Société

Une cure pour soigner le burn-out à Saujon, près de Royan

Par France Bleu La Rochelle, France Bleu La Rochelle et France Bleu jeudi 27 octobre 2016 à 6:00 Mis à jour le jeudi 27 octobre 2016 à 8:36

A Saujon, les curistes soignent leur burn-out.
A Saujon, les curistes soignent leur burn-out. © Radio France - Lise Verbeke

Le burn-out, ou épuisement professionnel, est une maladie qui touche de plus en plus de personnes en France. Aux Thermes de Saujon, prés de Royan, on soigne cette maladie. C'est un centre unique en France.

Le travail qui s'accumule, le stress, la pression, le besoin de reconnaissance, autant de facteurs qui peuvent provoquer un burn-out, un épuisement professionnel. Le burn-out n'est toujours pas reconnu comme étant une maladie professionnelle, mais le gouvernement planche dessus. Marisol Tourraine, la ministre de la Santé, a mis en place un groupe de travail pour définir ce qu'est médicalement ce burn-out. Et un médécin de Charente-Maritime est auditionné ce jeudi 27 octobre à ce sujet par l'Assemblée Nationale.

Le docteur Dubois est le président des Thermes de Saujon, un centre où se trouve l'école thermale du stress. On y soigne les personnes en situation de burn-out. Christine y fait une cure depuis deux semaines. Elle est venue du Loiret spécialement. Christine est chargée de communication dans un grand groupe et depuis deux ans, son état n'a cessé de se détériorer, sans qu'elle ne s'en rende vraiment compte . "J'étais très fatiguée, je subissais beaucoup de pression, et j'ai eu un surcroit de travail ce qui fait que j'ai craqué. J'ai eu des problèmes de sommeil, une perte d'appétit", raconte-t-elle. Christine est en arrêt maladie depuis 6 mois et elle a décidé de faire trois semaines de cure.

J'ai appris la paresse - Christine, victime de burn out

Le principe de la cure est d'allier soin du corps, avec des massages, des bains, et soin de l'esprit, des ateliers en groupe avec des psychologues permettent aux curistes de trouver des solutions à leur stress. "J'ai appris à respirer, explique Christiane, j'étais toujours en apnée avant. J'ai aussi appris à ne rien faire, à juste m'asseoir 15 minutes, sans culpabiliser".

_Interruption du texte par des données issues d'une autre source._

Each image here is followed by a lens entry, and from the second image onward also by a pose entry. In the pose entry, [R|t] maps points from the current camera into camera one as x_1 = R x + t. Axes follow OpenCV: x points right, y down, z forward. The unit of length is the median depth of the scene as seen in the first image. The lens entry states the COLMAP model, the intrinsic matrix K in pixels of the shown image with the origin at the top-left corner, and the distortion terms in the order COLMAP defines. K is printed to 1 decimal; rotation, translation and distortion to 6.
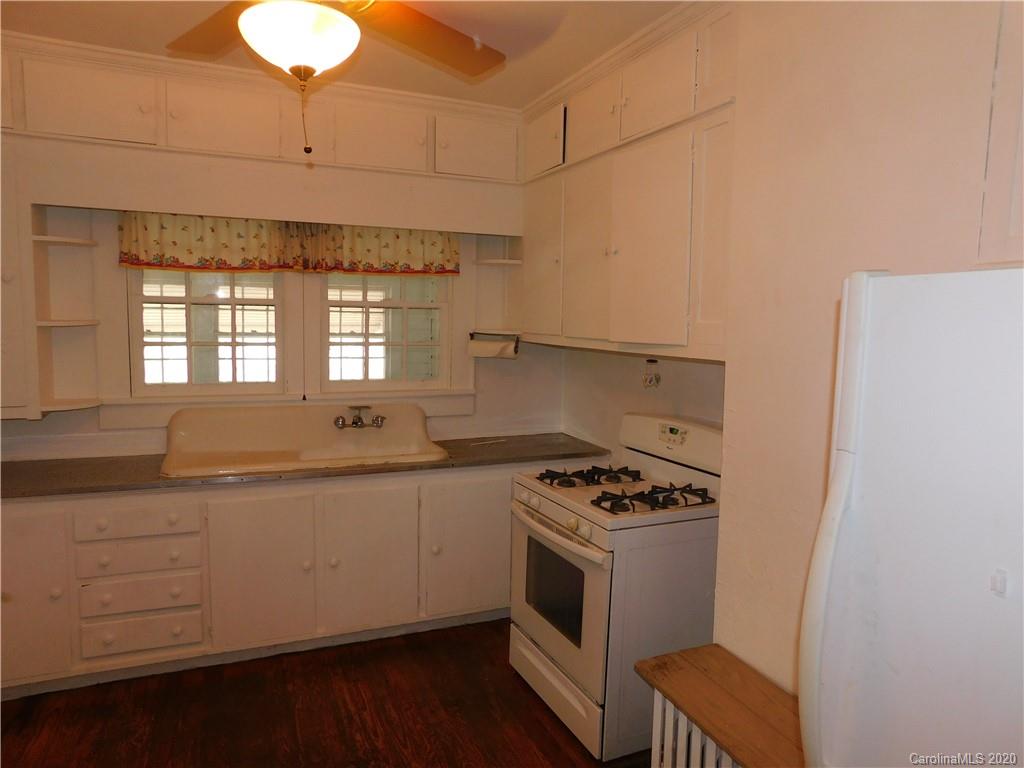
lens RADIAL K [[680.5, 0, 512.0], [0, 680.5, 384.0], [0, 0, 1]] dist [-0.067467, 0.058620]
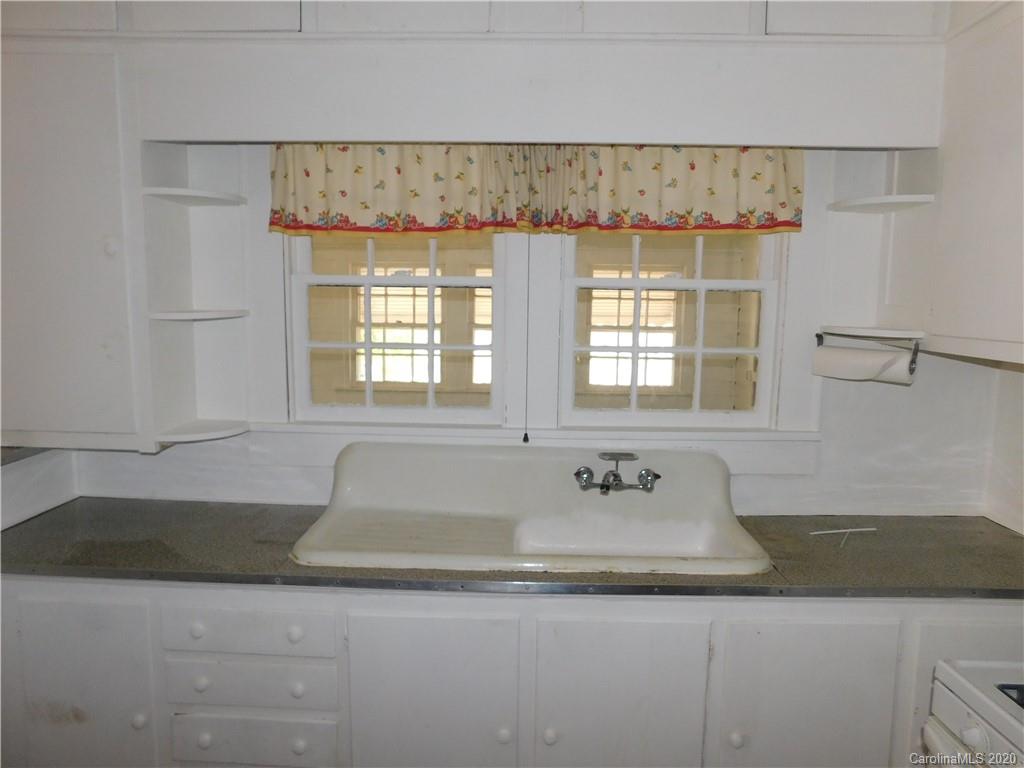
lens RADIAL K [[680.5, 0, 512.0], [0, 680.5, 384.0], [0, 0, 1]] dist [-0.067467, 0.058620]
pose [[0.908067, 0.042918, -0.416620, -0.064155], [-0.036349, 0.999058, 0.023691, -0.041512], [0.417244, -0.006370, 0.908772, 0.433110]]
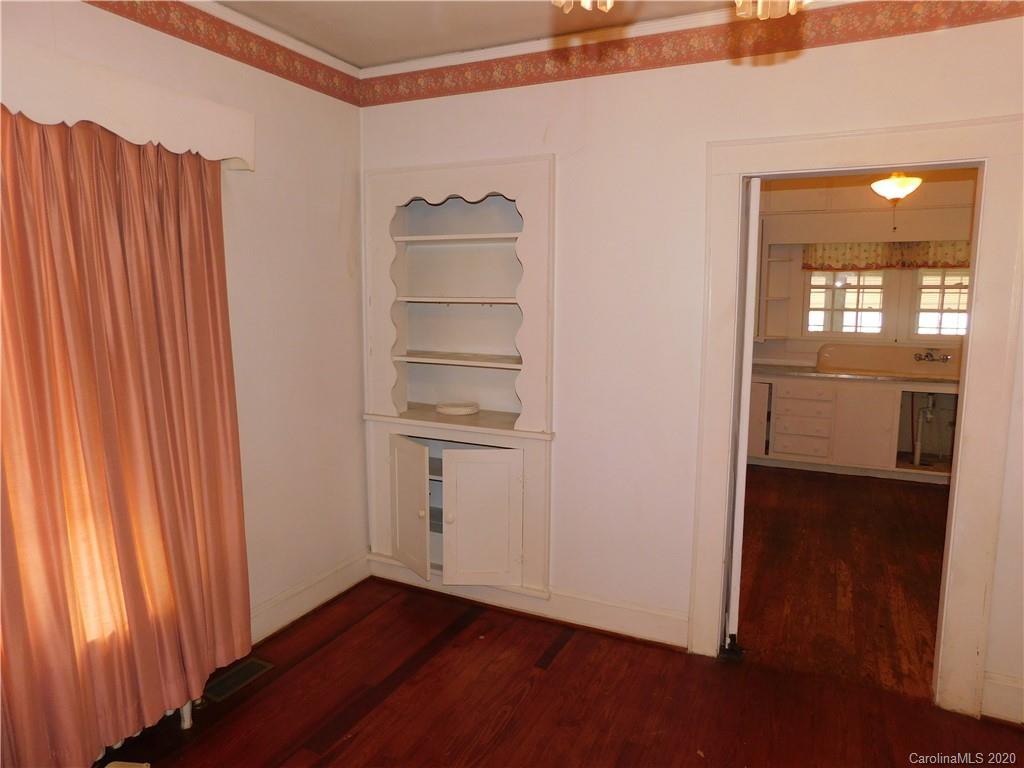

Nathalie, elle, est venue avant que le burn-out ne lui tombe réellement dessus. La jeune femme travaille dans le secteur culturel pour une collectivité en Charente-Maritime. "J'ai senti que le travail commençait à prendre énormément de place dans ma vie, je me réveillais souvent la nuit en y pensant, alors j'ai décidé de faire de la prévention", explique-t-elle. La thérapie en groupe l'aide beaucoup, elle apprend à gérer son stress et à relativiser.

Burn-out mal diagnostiqué

Pour la psychologue, responsable de l'école thermale du stress, le burn-out n'est pas assez bien diagnostiqué en France, "il est souvent confondu avec la dépression, or les dépressifs n'ont envie de rien faire, tandis que les personnes en burn out c'est le contraire, elles veulent tout faire".